Across Europe, every time a piece of good economic news emerges, there exists the tendency to proclaim the end of the crisis. José Manuel Barroso is an expert practitioner of this art. But having hit rock bottom is not the same as genuine recovery. Misplaced optimism begets complacency with what is still a miserable state of affairs. The European Commission projects 2014 and 2015 to have two of the highest rates of unemployment since the creation of the Eurozone.
Spain is no exception to premature declarations of victory. For the past six years, the European Commission has predicted that Spain would return to solid growth in two years’ time. They are now forecasting the same recovery in 2014-2015 that they predicted in 2010 for 2011-2012.
Fiscal consolidation hindered recovery then, and now the risk is that the same mistakes will be repeated.

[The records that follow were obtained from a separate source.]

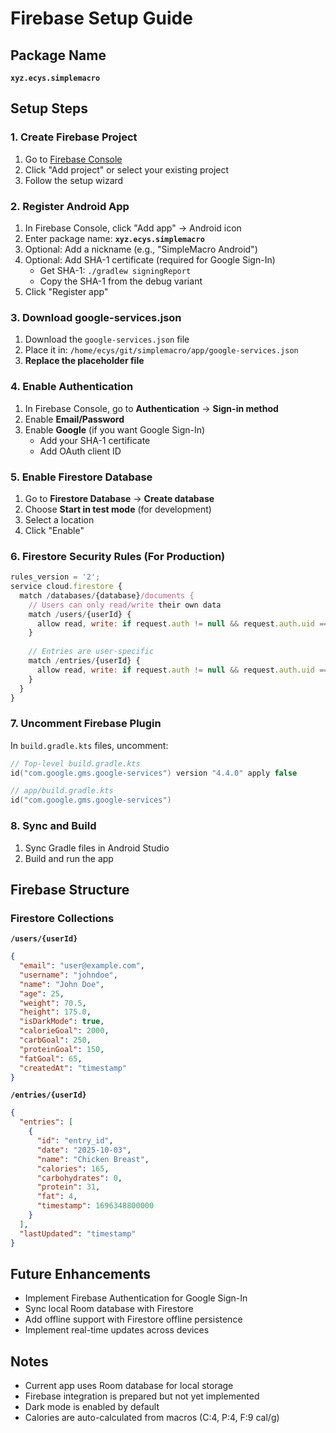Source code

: # Firebase Setup Guide

## Package Name
**`xyz.ecys.simplemacro`**

## Setup Steps

### 1. Create Firebase Project
1. Go to [Firebase Console](https://console.firebase.google.com/)
2. Click "Add project" or select your existing project
3. Follow the setup wizard

### 2. Register Android App
1. In Firebase Console, click "Add app" → Android icon
2. Enter package name: **`xyz.ecys.simplemacro`**
3. Optional: Add a nickname (e.g., "SimpleMacro Android")
4. Optional: Add SHA-1 certificate (required for Google Sign-In)
   - Get SHA-1: `./gradlew signingReport`
   - Copy the SHA-1 from the debug variant
5. Click "Register app"

### 3. Download google-services.json
1. Download the `google-services.json` file
2. Place it in: `/home/ecys/git/simplemacro/app/google-services.json`
3. **Replace the placeholder file**

### 4. Enable Authentication
1. In Firebase Console, go to **Authentication** → **Sign-in method**
2. Enable **Email/Password**
3. Enable **Google** (if you want Google Sign-In)
   - Add your SHA-1 certificate
   - Add OAuth client ID

### 5. Enable Firestore Database
1. Go to **Firestore Database** → **Create database**
2. Choose **Start in test mode** (for development)
3. Select a location
4. Click "Enable"

### 6. Firestore Security Rules (For Production)
```javascript
rules_version = '2';
service cloud.firestore {
  match /databases/{database}/documents {
    // Users can only read/write their own data
    match /users/{userId} {
      allow read, write: if request.auth != null && request.auth.uid == userId;
    }
    
    // Entries are user-specific
    match /entries/{userId} {
      allow read, write: if request.auth != null && request.auth.uid == userId;
    }
  }
}
```

### 7. Uncomment Firebase Plugin
In `build.gradle.kts` files, uncomment:
```kotlin
// Top-level build.gradle.kts
id("com.google.gms.google-services") version "4.4.0" apply false

// app/build.gradle.kts
id("com.google.gms.google-services")
```

### 8. Sync and Build
1. Sync Gradle files in Android Studio
2. Build and run the app

## Firebase Structure

### Firestore Collections

**`/users/{userId}`**
```json
{
  "email": "user@example.com",
  "username": "johndoe",
  "name": "John Doe",
  "age": 25,
  "weight": 70.5,
  "height": 175.0,
  "isDarkMode": true,
  "calorieGoal": 2000,
  "carbGoal": 250,
  "proteinGoal": 150,
  "fatGoal": 65,
  "createdAt": "timestamp"
}
```

**`/entries/{userId}`**
```json
{
  "entries": [
    {
      "id": "entry_id",
      "date": "2025-10-03",
      "name": "Chicken Breast",
      "calories": 165,
      "carbohydrates": 0,
      "protein": 31,
      "fat": 4,
      "timestamp": 1696348800000
    }
  ],
  "lastUpdated": "timestamp"
}
```

## Future Enhancements
- Implement Firebase Authentication for Google Sign-In
- Sync local Room database with Firestore
- Add offline support with Firestore offline persistence
- Implement real-time updates across devices

## Notes
- Current app uses Room database for local storage
- Firebase integration is prepared but not yet implemented
- Dark mode is enabled by default
- Calories are auto-calculated from macros (C:4, P:4, F:9 cal/g)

The Commission has forecast Spain to have the largest structural budget deficit in the Eurozone in 2015, at 5.8%
This is extremely problematic, because the structural budget balance (also a problematic concept) has been chosen as the main object of fiscal policy, much as monetary policy resolves around the HICP. The Treaty on Stability, Coordination and Governance in the Economic and Monetary Union (Fiscal Compact) prescribes a limit of 0.5% of GDP and Spain’s national budgetary rule is even stricter. The Law of Budgetary Stability requires a structural deficit of 0 by 2020.
The structural budget deficit – by definition – is designed to strip out the effects of the business cycle, so not even a return to modest growth is the solution. Taxes must be raised or spending cut in a significant fashion. This cannot be done without hurting growth.
It remains highly unlikely that the ruling Partido Popular will engage in profound tax reform in what remains of its mandate. Meanwhile, further cuts would be a disaster for economic recovery, a disaster for public services, and disaster for social cohesion. Even the IMF recognized that they have been more harmful than expected.
Will Spain Continue Austerity?
Whichever party is elected for the 2015 to 2019 term will be required by law to carry out a fiscal consolidation to match the one carried out from 2009 to 2014. The current fiscal framework is therefore a recipe for perpetual stagnation. And with regards to debt sustainability, the obsession with the structural budget is self-defeating under the current circumstances. The arithmetic is relentless.
The ECB, by carrying out a monetary policy that keeps inflation low – to the point of deflation – rules out a reduction of the real debt burden. Its treaty restriction of the direct purchase of government debt and debt monetization, combined with a political rejection of debt mutualisation, rules out a significant improvement.
But the fiscal compact guarantees a permanent tight fiscal policy, permanently dampening growth. Even in hypothetical boom times surpluses would be dedicated to paying down the debt. So rather than grow its way out of debt, Spain will face an emerging crisis of public debt, with the overall level scheduled to hit 104.3% of GDP by 2015.
The rules of the game need to be changed at the European level to end this slowly unfolding disaster. An intensification of the mistakes that have plunged Europe into crisis threaten to unravel not just the welfare state but also liberal democracy. Time is running out for Europe’s socialists and social democrats. The combination of two five-year plans of austerity will undoubtedly be a lost decade. And when it comes to young people, a lost generation.
This is where the upcoming European elections are so important. Voters will not be deciding the composition of the European Council or the European Central Bank, which are decisive actors. However, the Council will be obliged to take into account the results of the European elections when nominating a President of the European Commission.
It is not the same to elect Martin Schulz as a conservative in terms of setting the agenda. A change in colour in the Commission presidency might not be sufficient, but it is certainly necessary.